Gold has long been the main element of money. However, gold coins are rarely used as circulating currency these days, so mints produce these impressive promotional coins, many of which are legal tender.
The world’s largest gold coin is a one-ton Australian kangaroo minted by Western Australia’s Perth Mint in 2011. As the name suggests, this coin weighs 1 ton (2,200 pounds) (about the same as 11 real kangaroos) and is 99.99 percent pure gold.
The coin was struck to showcase the gold kangaroo series launched by the mint in 1989 and has a face value of AUD1 million (US$648,000), making it the largest legal tender in the world.

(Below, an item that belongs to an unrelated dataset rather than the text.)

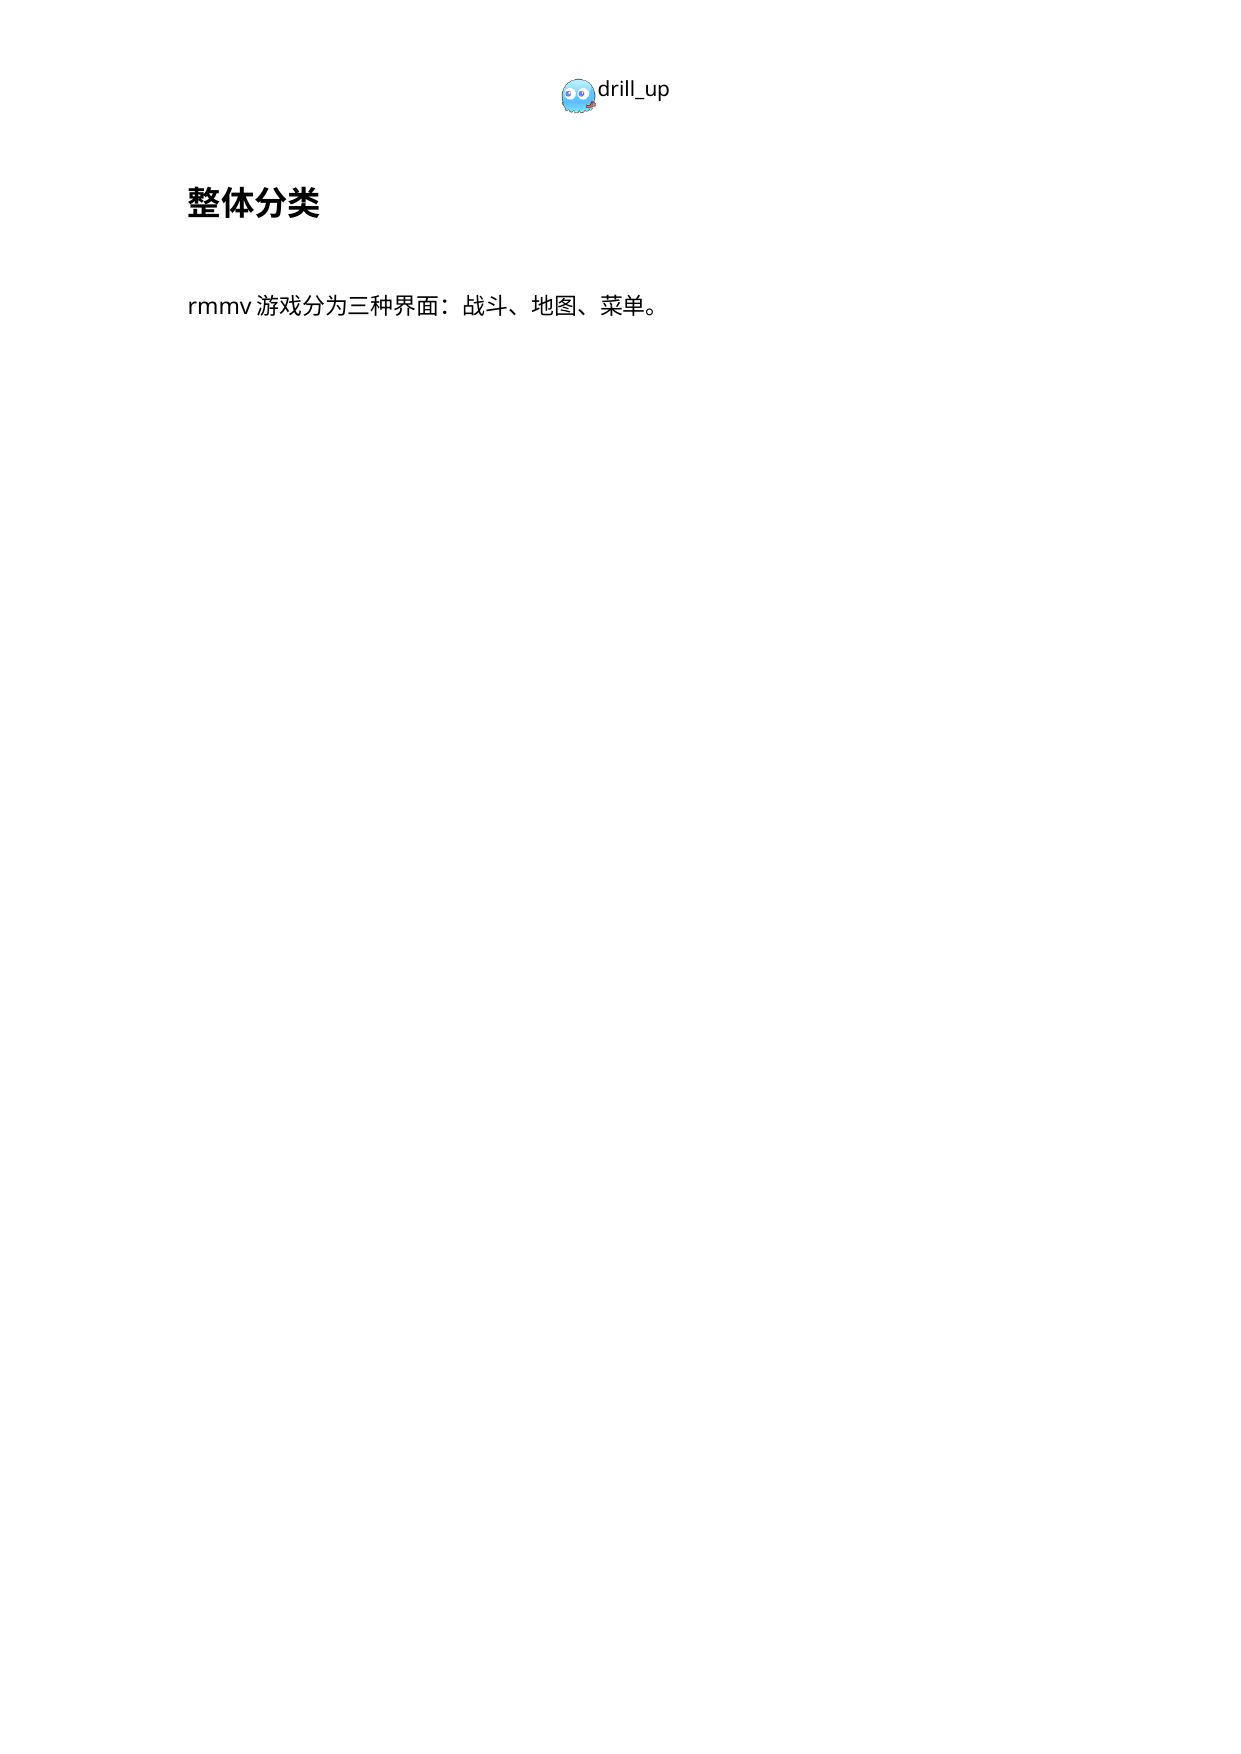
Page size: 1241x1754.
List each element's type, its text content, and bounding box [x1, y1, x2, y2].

subtitle 整体分类 [187, 177, 1053, 225]
picture [556, 73, 597, 115]
text rmmv游戏分为三种界面：战斗、地图、菜单。 [187, 287, 1053, 321]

However, if you plan to carry this trinket with you, you may need to get a larger wallet, as this 12 centimeters (4.7 in) thick coin is about half the height of Danny DeVito – that’s 80 centimeters (31.4 in) in its original form. It means. money.
The impressive size, purity and record-breaking title mean that although the technical value of the coin is A$1 million ($648,000), the current market value of the metal at gold prices alone at the time of publication is around A$110,055,898 ($71,429,850). It makes the actual value of the coin much higher than its face value.

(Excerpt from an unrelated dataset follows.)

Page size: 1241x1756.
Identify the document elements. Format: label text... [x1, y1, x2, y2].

The coin, which entered the Guinness Book of Records a year after its release, went on a tour of Asia and Europe in 2014 to promote the Perth Mint and even made a day trip to New York in 2019. Physical Gold (AAAU) gold exchange-traded fund. The Mint also issues smaller denomination kangaroo coins: the 28 gram (1 oz) one has a face value of 100 Australian dollars (US$65).

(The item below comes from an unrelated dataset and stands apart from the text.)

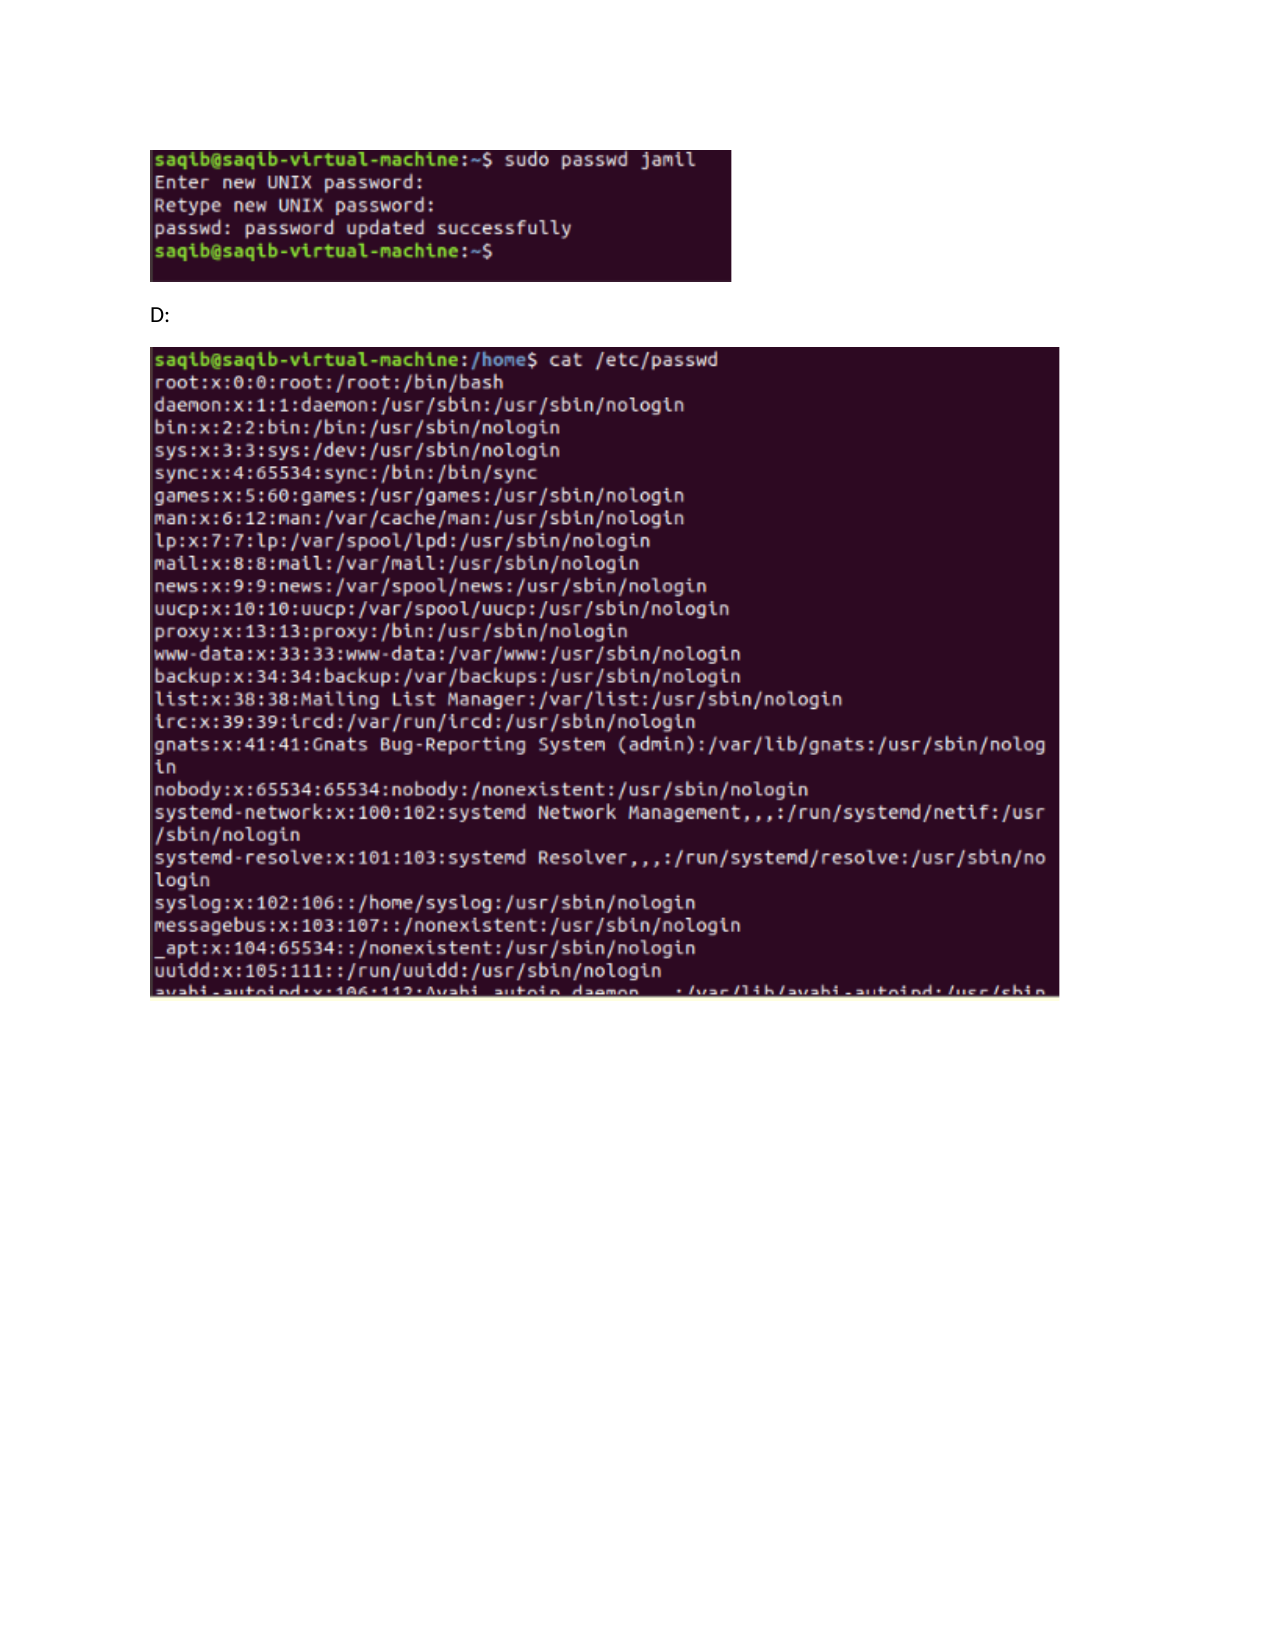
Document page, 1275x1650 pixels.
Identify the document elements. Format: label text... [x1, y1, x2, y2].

text D: [150, 300, 1125, 328]
picture [150, 150, 732, 282]
picture [150, 347, 1060, 1001]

The previous world record holder, a 99.7-kilogram (220 lb) Canadian coin known as the “Big Maple Leaf”, was the first of five identical solid coins introduced in 2007. But in 2017, one of the coins was stolen from a museum in Berlin in a 16-minute heist. The face value of the coin was 1 million Canadian dollars (US$741,000), but as with the kangaroo, its actual value is believed to be much higher.
“We thought it would be better to make it big enough that it would remain the largest coin in the world for a long time,” Perth Mint chief Ed Harboose said at the time. “Casting and handcrafting a coin of this size and weight was an incredible challenge that few other mints could even consider.”
Australia, home to the largest gold nugget in history, caused one of the world’s largest gold rushes in the 19th century and is still actively mined for its gold reserves. You don’t even have to be tech-savvy to find gold in Austria, as an amateur gold prospector who recently found a gold nugget worth AU$240,000 ($160,000) will tell you.
The total amount of gold discovered on Earth so far could fit inside a 23-meter (75-foot) cube, so let’s hope someone produces a ridiculously large coin soon.